A few years ago, a lot of college photography classes were still teaching film and darkroom -- so there was a market for 35mm SLR bodies and lenses (although the demand was from college students who couldn't afford to pay much.)  I have an Canon AE-1 body in excellent working condition and I had to drop off a lens for repair.  I asked the owner of the camera repair shop what a used AE-1 body was worth... about $125 USD.  He had lots of 35mm SLR bodies all in that price range (the Pentax K1000 was a very popular camera body among students... that'd be a little less than $100).  

He had one single "new" (never used) in box Canon AE-1 Program going for about $400... but he said that body was being sold "on consignment" (he wouldn't buy the body to resell it because he did't think they'd be able to get $400 for it.)

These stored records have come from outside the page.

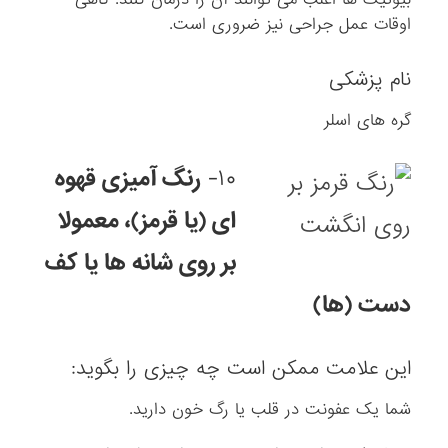
اوقات عمل جراحی نیز ضروری است.
نام پزشکی
گره های اسلر
۱۰-
رنگ آمیزی قهوه
ای (یا قرمز)، معمولا
بر روی شانه ها یا کف
دست (ها)
این علامت ممکن است چه چیزی را بگوید:
شما یک عفونت در قلب یا رگ خون دارید.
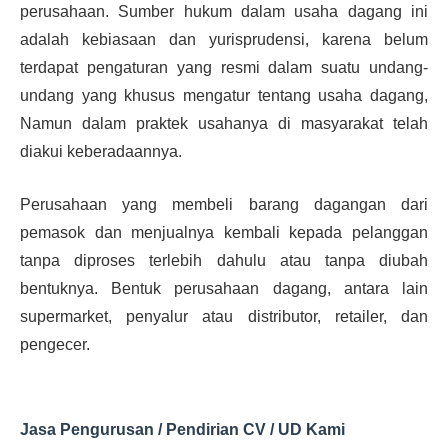
perusahaan. Sumber hukum dalam usaha dagang ini
adalah kebiasaan dan yurisprudensi, karena belum
terdapat pengaturan yang resmi dalam suatu undang-
undang yang khusus mengatur tentang usaha dagang,
Namun dalam praktek usahanya di masyarakat telah
diakui keberadaannya.
Perusahaan yang membeli barang dagangan dari
pemasok dan menjualnya kembali kepada pelanggan
tanpa diproses terlebih dahulu atau tanpa diubah
bentuknya. Bentuk perusahaan dagang, antara lain
supermarket, penyalur atau distributor, retailer, dan
pengecer.
Jasa Pengurusan / Pendirian CV / UD Kami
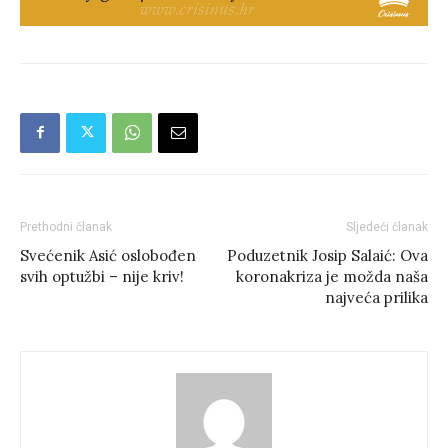
Prethodni članak
Sljedeći članak
Svećenik Asić oslobođen
Poduzetnik Josip Salaić: Ova
svih optužbi – nije kriv!
koronakriza je možda naša
najveća prilika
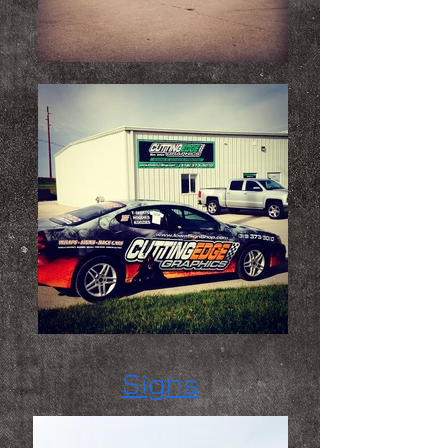
Signs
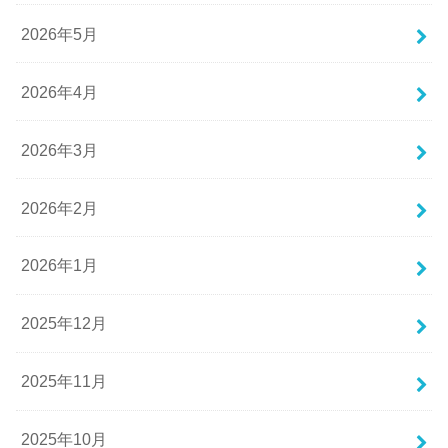
2026年5月
2026年4月
2026年3月
2026年2月
2026年1月
2025年12月
2025年11月
2025年10月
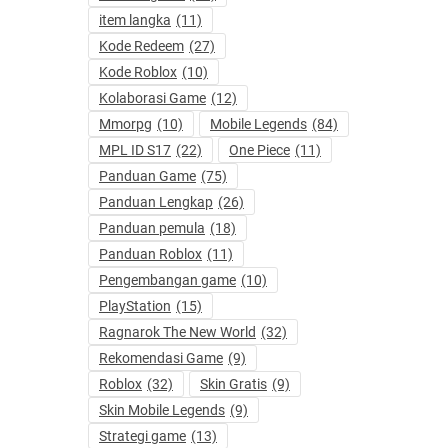
item langka
(11)
Kode Redeem
(27)
Kode Roblox
(10)
Kolaborasi Game
(12)
Mmorpg
(10)
Mobile Legends
(84)
MPL ID S17
(22)
One Piece
(11)
Panduan Game
(75)
Panduan Lengkap
(26)
Panduan pemula
(18)
Panduan Roblox
(11)
Pengembangan game
(10)
PlayStation
(15)
Ragnarok The New World
(32)
Rekomendasi Game
(9)
Roblox
(32)
Skin Gratis
(9)
Skin Mobile Legends
(9)
Strategi game
(13)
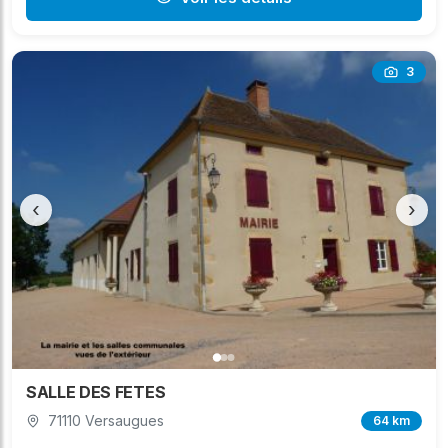
3
‹
›
SALLE DES FETES
71110 Versaugues
64 km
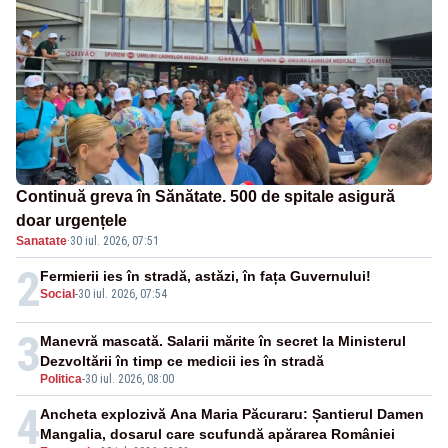
Continuă greva în Sănătate. 500 de spitale asigură
doar urgențele
Sanatate
·
30 iul. 2026, 07:51
2
Fermierii ies în stradă, astăzi, în fața Guvernului!
Social
-
30 iul. 2026, 07:54
3
Manevră mascată. Salarii mărite în secret la Ministerul
Dezvoltării în timp ce medicii ies în stradă
Politica
-
30 iul. 2026, 08:00
4
Ancheta explozivă Ana Maria Păcuraru: Șantierul Damen
Mangalia, dosarul care scufundă apărarea României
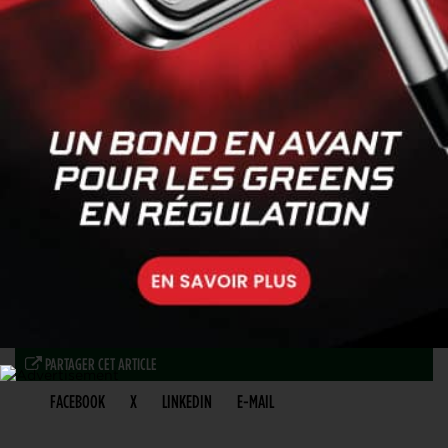
PARTAGER CET ARTICLE
FACEBOOK
X
LINKEDIN
E-MAIL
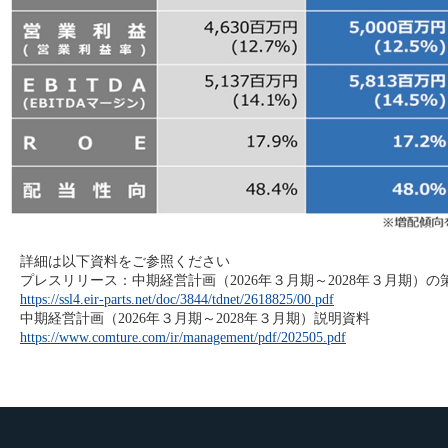
詳細は以下資料をご参照ください
プレスリリース：中期経営計画（2026年３月期～2028年３月期）
https://ssl4.eir-parts.net/doc/3844/tdnet/2618825/00.pdf
中期経営計画（2026年３月期～2028年３月期）説明資料
https://www.comture.com/ir/management/pdf/202505.pdf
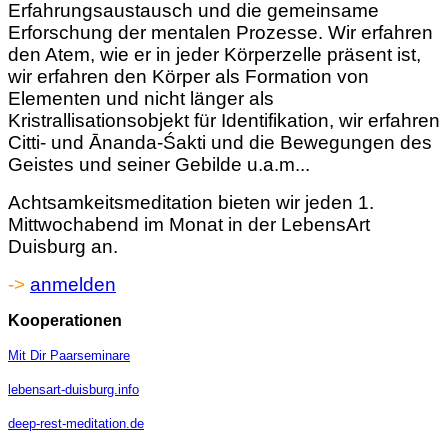
Erfahrungsaustausch und die gemeinsame
Erforschung der mentalen Prozesse. Wir erfahren
den Atem, wie er in jeder Körperzelle präsent ist,
wir erfahren den Körper als Formation von
Elementen und nicht länger als
Kristrallisationsobjekt für Identifikation, wir erfahren
Citti- und Ānanda-Śakti und die Bewegungen des
Geistes und seiner Gebilde u.a.m...
Achtsamkeitsmeditation bieten wir jeden 1.
Mittwochabend im Monat in der LebensArt
Duisburg an.
->
anmelden
Kooperationen
Mit Dir Paarseminare
lebensart-duisburg.info
deep-rest-meditation.de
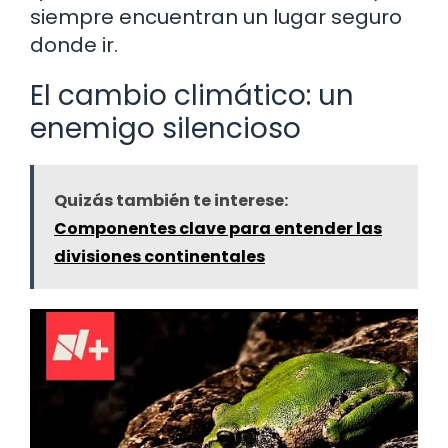
siempre encuentran un lugar seguro
donde ir.
El cambio climático: un
enemigo silencioso
Quizás también te interese:
Componentes clave para entender las
divisiones continentales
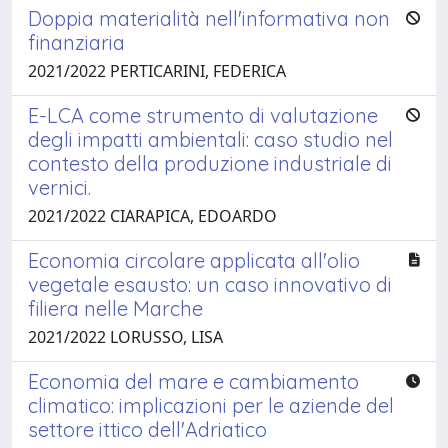
Doppia materialità nell'informativa non
finanziaria
2021/2022 PERTICARINI, FEDERICA
E-LCA come strumento di valutazione
degli impatti ambientali: caso studio nel
contesto della produzione industriale di
vernici.
2021/2022 CIARAPICA, EDOARDO
Economia circolare applicata all'olio
vegetale esausto: un caso innovativo di
filiera nelle Marche
2021/2022 LORUSSO, LISA
Economia del mare e cambiamento
climatico: implicazioni per le aziende del
settore ittico dell'Adriatico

While this is all "new"... complete with boxes... keep in mind that there's very little demand for 35mm SLR bodies, accessories, or lenses.  The classes that used to teach film and darkroom are mostly moved on to digital so it's getting tough to find anyone who needs or wants a film body other than for nostalgia or the feeling that they're "retro".  I still hold onto my Canon AE-1 and two lenses, but I never actually use it anymore -- I only shoot digital these days.  I even traded a guy my original Canon T1i for a Mamiya 645 medium format, thinking I might get back into shooting medium format.  But even that sits unused.


----------



## KmH (Apr 23, 2013)

Canon only made FD mount gear up to 1987, which is when they switched to the EOS system and the EF mount.
Canon FD lens mount - Wikipedia, the free encyclopedia
Canon EF lens mount - Wikipedia, the free encyclopedia


----------